Recorded data:
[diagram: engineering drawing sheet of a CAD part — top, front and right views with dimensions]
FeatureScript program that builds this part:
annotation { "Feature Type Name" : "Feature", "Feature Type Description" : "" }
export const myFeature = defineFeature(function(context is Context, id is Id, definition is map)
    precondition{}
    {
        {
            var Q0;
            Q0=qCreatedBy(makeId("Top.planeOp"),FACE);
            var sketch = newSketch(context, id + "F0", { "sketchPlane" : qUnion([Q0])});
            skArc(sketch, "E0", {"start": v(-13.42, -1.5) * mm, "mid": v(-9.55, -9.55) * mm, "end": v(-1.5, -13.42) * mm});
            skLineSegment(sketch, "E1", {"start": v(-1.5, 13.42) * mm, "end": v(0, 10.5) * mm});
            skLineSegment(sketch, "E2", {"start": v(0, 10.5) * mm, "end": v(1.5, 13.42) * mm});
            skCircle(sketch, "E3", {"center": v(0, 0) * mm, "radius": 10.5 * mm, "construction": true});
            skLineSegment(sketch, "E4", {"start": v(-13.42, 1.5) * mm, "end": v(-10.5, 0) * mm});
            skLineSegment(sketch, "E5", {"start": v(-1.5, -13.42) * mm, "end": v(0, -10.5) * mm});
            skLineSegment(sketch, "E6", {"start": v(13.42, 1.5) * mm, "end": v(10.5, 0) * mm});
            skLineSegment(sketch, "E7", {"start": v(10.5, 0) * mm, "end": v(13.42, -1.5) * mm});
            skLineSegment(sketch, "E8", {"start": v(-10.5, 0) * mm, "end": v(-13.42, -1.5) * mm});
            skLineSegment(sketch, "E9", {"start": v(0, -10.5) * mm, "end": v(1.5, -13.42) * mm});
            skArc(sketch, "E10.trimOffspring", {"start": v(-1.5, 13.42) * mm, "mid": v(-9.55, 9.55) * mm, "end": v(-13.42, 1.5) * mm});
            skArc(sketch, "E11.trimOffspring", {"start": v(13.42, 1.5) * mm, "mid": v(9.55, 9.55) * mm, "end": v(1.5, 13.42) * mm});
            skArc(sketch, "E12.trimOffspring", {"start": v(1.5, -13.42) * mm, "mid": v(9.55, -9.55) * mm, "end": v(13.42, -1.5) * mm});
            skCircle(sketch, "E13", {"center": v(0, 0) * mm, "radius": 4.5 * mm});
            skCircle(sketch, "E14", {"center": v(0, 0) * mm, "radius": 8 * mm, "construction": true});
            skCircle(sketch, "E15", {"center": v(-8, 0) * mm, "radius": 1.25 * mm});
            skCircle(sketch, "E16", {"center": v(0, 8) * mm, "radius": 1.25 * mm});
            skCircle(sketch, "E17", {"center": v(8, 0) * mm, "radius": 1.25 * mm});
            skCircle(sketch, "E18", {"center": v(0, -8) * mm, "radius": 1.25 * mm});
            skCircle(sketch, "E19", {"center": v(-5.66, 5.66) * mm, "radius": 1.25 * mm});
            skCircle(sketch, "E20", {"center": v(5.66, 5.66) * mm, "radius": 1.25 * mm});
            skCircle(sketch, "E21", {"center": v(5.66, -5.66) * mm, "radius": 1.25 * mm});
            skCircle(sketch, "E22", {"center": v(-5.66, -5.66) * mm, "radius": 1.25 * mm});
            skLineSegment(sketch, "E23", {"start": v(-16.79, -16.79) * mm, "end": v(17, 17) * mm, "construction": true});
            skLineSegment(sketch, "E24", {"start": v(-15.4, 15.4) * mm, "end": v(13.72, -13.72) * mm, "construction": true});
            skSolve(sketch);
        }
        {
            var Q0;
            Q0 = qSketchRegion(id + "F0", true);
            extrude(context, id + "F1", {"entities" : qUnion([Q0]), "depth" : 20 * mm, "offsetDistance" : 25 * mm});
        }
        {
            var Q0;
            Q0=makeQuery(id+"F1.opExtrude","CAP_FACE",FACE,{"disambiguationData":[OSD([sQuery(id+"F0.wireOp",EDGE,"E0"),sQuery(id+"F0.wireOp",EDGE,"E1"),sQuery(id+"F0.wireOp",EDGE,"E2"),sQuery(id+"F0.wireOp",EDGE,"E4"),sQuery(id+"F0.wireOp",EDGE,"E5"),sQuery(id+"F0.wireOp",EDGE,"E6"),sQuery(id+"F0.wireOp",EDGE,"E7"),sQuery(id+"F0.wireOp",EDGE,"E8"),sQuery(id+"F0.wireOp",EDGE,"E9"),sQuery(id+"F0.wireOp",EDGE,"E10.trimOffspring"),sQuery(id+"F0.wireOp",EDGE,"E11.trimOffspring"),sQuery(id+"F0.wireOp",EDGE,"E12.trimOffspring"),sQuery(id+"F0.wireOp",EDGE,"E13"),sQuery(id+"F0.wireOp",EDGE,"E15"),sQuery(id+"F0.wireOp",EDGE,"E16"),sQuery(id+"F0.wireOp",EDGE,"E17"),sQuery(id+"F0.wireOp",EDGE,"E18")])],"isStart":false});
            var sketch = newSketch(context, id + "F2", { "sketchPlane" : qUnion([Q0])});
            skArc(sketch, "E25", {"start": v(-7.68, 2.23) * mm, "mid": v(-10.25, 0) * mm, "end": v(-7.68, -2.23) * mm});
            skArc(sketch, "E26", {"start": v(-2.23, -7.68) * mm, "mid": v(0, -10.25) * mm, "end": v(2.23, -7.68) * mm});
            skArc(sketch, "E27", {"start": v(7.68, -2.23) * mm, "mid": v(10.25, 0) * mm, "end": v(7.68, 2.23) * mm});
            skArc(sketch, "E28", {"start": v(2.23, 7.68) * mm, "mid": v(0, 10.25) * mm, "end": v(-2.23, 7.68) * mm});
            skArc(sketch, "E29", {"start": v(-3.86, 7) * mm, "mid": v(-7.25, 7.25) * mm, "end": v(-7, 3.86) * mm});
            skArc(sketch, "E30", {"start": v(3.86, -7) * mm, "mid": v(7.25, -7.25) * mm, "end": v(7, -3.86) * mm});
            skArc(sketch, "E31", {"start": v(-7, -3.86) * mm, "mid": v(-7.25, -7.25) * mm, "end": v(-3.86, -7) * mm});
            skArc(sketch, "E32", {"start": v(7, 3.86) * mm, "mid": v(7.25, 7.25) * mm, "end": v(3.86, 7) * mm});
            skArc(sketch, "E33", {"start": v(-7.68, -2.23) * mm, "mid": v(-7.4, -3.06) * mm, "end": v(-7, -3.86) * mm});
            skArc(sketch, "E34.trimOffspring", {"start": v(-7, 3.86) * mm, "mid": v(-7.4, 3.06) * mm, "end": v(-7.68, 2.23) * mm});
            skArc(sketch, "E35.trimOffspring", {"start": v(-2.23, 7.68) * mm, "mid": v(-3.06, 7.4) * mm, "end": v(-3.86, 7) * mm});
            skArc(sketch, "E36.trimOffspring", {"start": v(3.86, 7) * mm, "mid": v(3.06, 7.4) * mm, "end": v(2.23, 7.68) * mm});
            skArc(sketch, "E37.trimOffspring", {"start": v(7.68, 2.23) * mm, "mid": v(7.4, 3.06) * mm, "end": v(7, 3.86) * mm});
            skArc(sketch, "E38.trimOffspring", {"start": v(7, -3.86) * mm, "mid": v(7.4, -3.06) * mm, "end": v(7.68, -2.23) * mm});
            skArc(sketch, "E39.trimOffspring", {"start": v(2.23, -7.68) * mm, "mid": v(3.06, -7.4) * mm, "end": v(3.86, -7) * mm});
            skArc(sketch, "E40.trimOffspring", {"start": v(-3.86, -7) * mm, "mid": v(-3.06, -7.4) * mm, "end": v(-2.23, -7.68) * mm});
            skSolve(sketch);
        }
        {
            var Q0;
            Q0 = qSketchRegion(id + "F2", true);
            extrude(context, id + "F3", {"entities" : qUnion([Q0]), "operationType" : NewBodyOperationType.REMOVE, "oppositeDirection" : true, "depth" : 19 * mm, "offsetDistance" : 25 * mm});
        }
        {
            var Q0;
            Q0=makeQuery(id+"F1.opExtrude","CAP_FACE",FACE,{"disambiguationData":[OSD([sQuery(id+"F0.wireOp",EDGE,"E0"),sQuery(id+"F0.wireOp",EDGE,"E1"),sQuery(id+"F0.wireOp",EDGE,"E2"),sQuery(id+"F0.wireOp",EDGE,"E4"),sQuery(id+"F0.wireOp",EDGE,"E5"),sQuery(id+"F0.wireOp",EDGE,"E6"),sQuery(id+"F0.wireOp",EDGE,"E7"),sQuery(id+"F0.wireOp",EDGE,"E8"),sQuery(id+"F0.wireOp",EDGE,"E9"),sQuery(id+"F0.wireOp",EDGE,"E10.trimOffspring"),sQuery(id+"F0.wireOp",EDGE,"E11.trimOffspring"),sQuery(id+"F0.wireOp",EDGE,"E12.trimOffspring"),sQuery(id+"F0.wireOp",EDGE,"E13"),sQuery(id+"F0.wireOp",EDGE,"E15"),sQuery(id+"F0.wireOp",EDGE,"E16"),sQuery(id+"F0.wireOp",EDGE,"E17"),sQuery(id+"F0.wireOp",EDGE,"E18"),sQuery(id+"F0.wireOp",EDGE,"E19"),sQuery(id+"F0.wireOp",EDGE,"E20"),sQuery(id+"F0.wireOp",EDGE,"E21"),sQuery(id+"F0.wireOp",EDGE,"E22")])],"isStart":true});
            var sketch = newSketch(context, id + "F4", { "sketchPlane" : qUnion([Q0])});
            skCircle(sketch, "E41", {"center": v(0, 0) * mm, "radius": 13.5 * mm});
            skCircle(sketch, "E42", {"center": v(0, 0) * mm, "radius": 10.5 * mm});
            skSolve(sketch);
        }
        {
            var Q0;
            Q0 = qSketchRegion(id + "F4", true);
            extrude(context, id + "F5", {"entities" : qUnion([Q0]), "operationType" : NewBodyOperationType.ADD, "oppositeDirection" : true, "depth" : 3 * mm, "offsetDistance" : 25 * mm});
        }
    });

Task to complete:
Copy the entries word for word, from their first line up to and including the line that contains "v(9.55, 9.55) *".

Full response:
[diagram: engineering drawing sheet of a CAD part — top, front and right views with dimensions]
FeatureScript program that builds this part:
annotation { "Feature Type Name" : "Feature", "Feature Type Description" : "" }
export const myFeature = defineFeature(function(context is Context, id is Id, definition is map)
    precondition{}
    {
        {
            var Q0;
            Q0=qCreatedBy(makeId("Top.planeOp"),FACE);
            var sketch = newSketch(context, id + "F0", { "sketchPlane" : qUnion([Q0])});
            skArc(sketch, "E0", {"start": v(-13.42, -1.5) * mm, "mid": v(-9.55, -9.55) * mm, "end": v(-1.5, -13.42) * mm});
            skLineSegment(sketch, "E1", {"start": v(-1.5, 13.42) * mm, "end": v(0, 10.5) * mm});
            skLineSegment(sketch, "E2", {"start": v(0, 10.5) * mm, "end": v(1.5, 13.42) * mm});
            skCircle(sketch, "E3", {"center": v(0, 0) * mm, "radius": 10.5 * mm, "construction": true});
            skLineSegment(sketch, "E4", {"start": v(-13.42, 1.5) * mm, "end": v(-10.5, 0) * mm});
            skLineSegment(sketch, "E5", {"start": v(-1.5, -13.42) * mm, "end": v(0, -10.5) * mm});
            skLineSegment(sketch, "E6", {"start": v(13.42, 1.5) * mm, "end": v(10.5, 0) * mm});
            skLineSegment(sketch, "E7", {"start": v(10.5, 0) * mm, "end": v(13.42, -1.5) * mm});
            skLineSegment(sketch, "E8", {"start": v(-10.5, 0) * mm, "end": v(-13.42, -1.5) * mm});
            skLineSegment(sketch, "E9", {"start": v(0, -10.5) * mm, "end": v(1.5, -13.42) * mm});
            skArc(sketch, "E10.trimOffspring", {"start": v(-1.5, 13.42) * mm, "mid": v(-9.55, 9.55) * mm, "end": v(-13.42, 1.5) * mm});
            skArc(sketch, "E11.trimOffspring", {"start": v(13.42, 1.5) * mm, "mid": v(9.55, 9.55) * mm, "end": v(1.5, 13.42) * mm});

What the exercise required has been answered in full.